┌─ Data extract

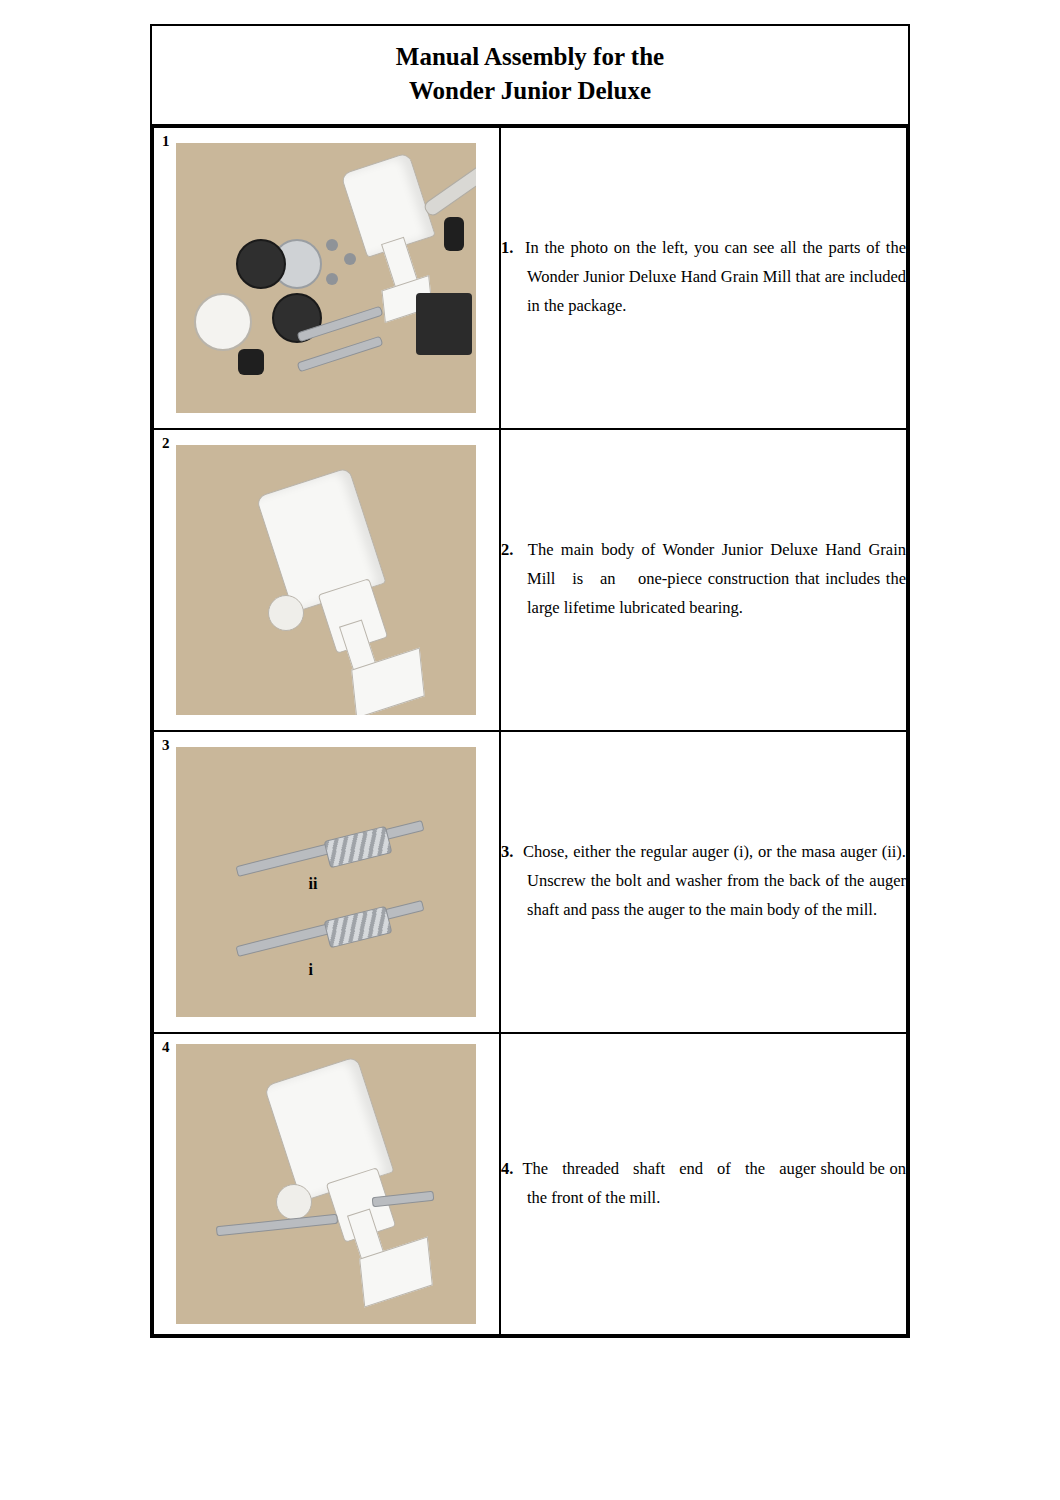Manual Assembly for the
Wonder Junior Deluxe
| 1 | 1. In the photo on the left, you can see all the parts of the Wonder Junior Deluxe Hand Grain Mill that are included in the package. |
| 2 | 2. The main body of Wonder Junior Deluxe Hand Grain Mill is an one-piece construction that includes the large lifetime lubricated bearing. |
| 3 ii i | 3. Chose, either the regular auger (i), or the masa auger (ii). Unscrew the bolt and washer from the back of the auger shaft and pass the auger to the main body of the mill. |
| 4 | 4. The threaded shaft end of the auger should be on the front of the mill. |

└─

## What is expected
From the data, collect all lines where the string "auger" appears.

## Solution to the problem
| 3 ii i | 3. Chose, either the regular auger (i), or the masa auger (ii). Unscrew the bolt and washer from the back of the auger shaft and pass the auger to the main body of the mill. |
| 4 | 4. The threaded shaft end of the auger should be on the front of the mill. |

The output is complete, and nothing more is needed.